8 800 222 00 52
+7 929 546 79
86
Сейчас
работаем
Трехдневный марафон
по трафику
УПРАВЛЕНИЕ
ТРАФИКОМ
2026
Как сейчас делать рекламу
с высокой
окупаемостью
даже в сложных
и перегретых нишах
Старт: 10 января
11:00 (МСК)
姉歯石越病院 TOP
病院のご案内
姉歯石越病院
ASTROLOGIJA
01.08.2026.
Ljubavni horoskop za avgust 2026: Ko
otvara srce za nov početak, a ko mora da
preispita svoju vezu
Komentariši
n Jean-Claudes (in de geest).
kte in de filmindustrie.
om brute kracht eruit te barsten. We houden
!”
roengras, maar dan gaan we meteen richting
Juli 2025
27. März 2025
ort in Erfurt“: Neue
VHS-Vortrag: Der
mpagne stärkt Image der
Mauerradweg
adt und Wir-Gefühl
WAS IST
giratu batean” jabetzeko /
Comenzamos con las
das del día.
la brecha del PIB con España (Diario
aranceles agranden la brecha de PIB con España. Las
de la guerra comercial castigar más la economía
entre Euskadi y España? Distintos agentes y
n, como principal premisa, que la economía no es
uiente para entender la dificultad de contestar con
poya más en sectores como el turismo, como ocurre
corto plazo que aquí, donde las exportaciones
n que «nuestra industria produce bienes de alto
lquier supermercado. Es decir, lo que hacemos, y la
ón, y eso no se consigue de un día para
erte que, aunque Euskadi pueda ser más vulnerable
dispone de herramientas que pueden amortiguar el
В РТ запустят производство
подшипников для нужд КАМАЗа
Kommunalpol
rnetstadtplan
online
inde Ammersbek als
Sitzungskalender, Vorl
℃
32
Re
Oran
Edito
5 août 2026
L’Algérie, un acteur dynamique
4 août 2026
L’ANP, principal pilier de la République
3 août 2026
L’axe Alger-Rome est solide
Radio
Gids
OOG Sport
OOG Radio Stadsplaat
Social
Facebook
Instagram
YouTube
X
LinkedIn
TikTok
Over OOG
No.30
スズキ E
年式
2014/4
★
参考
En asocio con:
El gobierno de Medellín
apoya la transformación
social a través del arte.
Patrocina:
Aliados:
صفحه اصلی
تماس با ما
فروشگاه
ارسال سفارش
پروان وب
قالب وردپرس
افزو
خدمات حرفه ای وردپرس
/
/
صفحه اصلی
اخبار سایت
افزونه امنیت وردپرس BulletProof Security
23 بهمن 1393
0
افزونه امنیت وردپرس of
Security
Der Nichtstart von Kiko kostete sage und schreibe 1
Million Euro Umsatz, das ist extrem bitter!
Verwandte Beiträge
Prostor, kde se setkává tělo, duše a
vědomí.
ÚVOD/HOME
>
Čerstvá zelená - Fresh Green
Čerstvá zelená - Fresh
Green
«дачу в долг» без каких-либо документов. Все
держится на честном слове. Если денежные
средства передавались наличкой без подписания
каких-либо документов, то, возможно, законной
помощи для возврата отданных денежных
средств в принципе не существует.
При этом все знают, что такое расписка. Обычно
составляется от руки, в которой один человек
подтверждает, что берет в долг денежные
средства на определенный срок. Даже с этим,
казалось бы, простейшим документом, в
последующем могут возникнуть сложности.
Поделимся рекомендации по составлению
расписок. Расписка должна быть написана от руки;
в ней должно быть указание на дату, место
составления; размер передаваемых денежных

####

# [TASK DESCRIPTION]
Rewrite the records above with every instance of "Security" changed to "Protection" and nothing else altered.

# [PROBLEM SOLUTION]
8 800 222 00 52
+7 929 546 79
86
Сейчас
работаем
Трехдневный марафон
по трафику
УПРАВЛЕНИЕ
ТРАФИКОМ
2026
Как сейчас делать рекламу
с высокой
окупаемостью
даже в сложных
и перегретых нишах
Старт: 10 января
11:00 (МСК)
姉歯石越病院 TOP
病院のご案内
姉歯石越病院
ASTROLOGIJA
01.08.2026.
Ljubavni horoskop za avgust 2026: Ko
otvara srce za nov početak, a ko mora da
preispita svoju vezu
Komentariši
n Jean-Claudes (in de geest).
kte in de filmindustrie.
om brute kracht eruit te barsten. We houden
!”
roengras, maar dan gaan we meteen richting
Juli 2025
27. März 2025
ort in Erfurt“: Neue
VHS-Vortrag: Der
mpagne stärkt Image der
Mauerradweg
adt und Wir-Gefühl
WAS IST
giratu batean” jabetzeko /
Comenzamos con las
das del día.
la brecha del PIB con España (Diario
aranceles agranden la brecha de PIB con España. Las
de la guerra comercial castigar más la economía
entre Euskadi y España? Distintos agentes y
n, como principal premisa, que la economía no es
uiente para entender la dificultad de contestar con
poya más en sectores como el turismo, como ocurre
corto plazo que aquí, donde las exportaciones
n que «nuestra industria produce bienes de alto
lquier supermercado. Es decir, lo que hacemos, y la
ón, y eso no se consigue de un día para
erte que, aunque Euskadi pueda ser más vulnerable
dispone de herramientas que pueden amortiguar el
В РТ запустят производство
подшипников для нужд КАМАЗа
Kommunalpol
rnetstadtplan
online
inde Ammersbek als
Sitzungskalender, Vorl
℃
32
Re
Oran
Edito
5 août 2026
L’Algérie, un acteur dynamique
4 août 2026
L’ANP, principal pilier de la République
3 août 2026
L’axe Alger-Rome est solide
Radio
Gids
OOG Sport
OOG Radio Stadsplaat
Social
Facebook
Instagram
YouTube
X
LinkedIn
TikTok
Over OOG
No.30
スズキ E
年式
2014/4
★
参考
En asocio con:
El gobierno de Medellín
apoya la transformación
social a través del arte.
Patrocina:
Aliados:
صفحه اصلی
تماس با ما
فروشگاه
ارسال سفارش
پروان وب
قالب وردپرس
افزو
خدمات حرفه ای وردپرس
/
/
صفحه اصلی
اخبار سایت
افزونه امنیت وردپرس BulletProof Protection
23 بهمن 1393
0
افزونه امنیت وردپرس of
Protection
Der Nichtstart von Kiko kostete sage und schreibe 1
Million Euro Umsatz, das ist extrem bitter!
Verwandte Beiträge
Prostor, kde se setkává tělo, duše a
vědomí.
ÚVOD/HOME
>
Čerstvá zelená - Fresh Green
Čerstvá zelená - Fresh
Green
«дачу в долг» без каких-либо документов. Все
держится на честном слове. Если денежные
средства передавались наличкой без подписания
каких-либо документов, то, возможно, законной
помощи для возврата отданных денежных
средств в принципе не существует.
При этом все знают, что такое расписка. Обычно
составляется от руки, в которой один человек
подтверждает, что берет в долг денежные
средства на определенный срок. Даже с этим,
казалось бы, простейшим документом, в
последующем могут возникнуть сложности.
Поделимся рекомендации по составлению
расписок. Расписка должна быть написана от руки;
в ней должно быть указание на дату, место
составления; размер передаваемых денежных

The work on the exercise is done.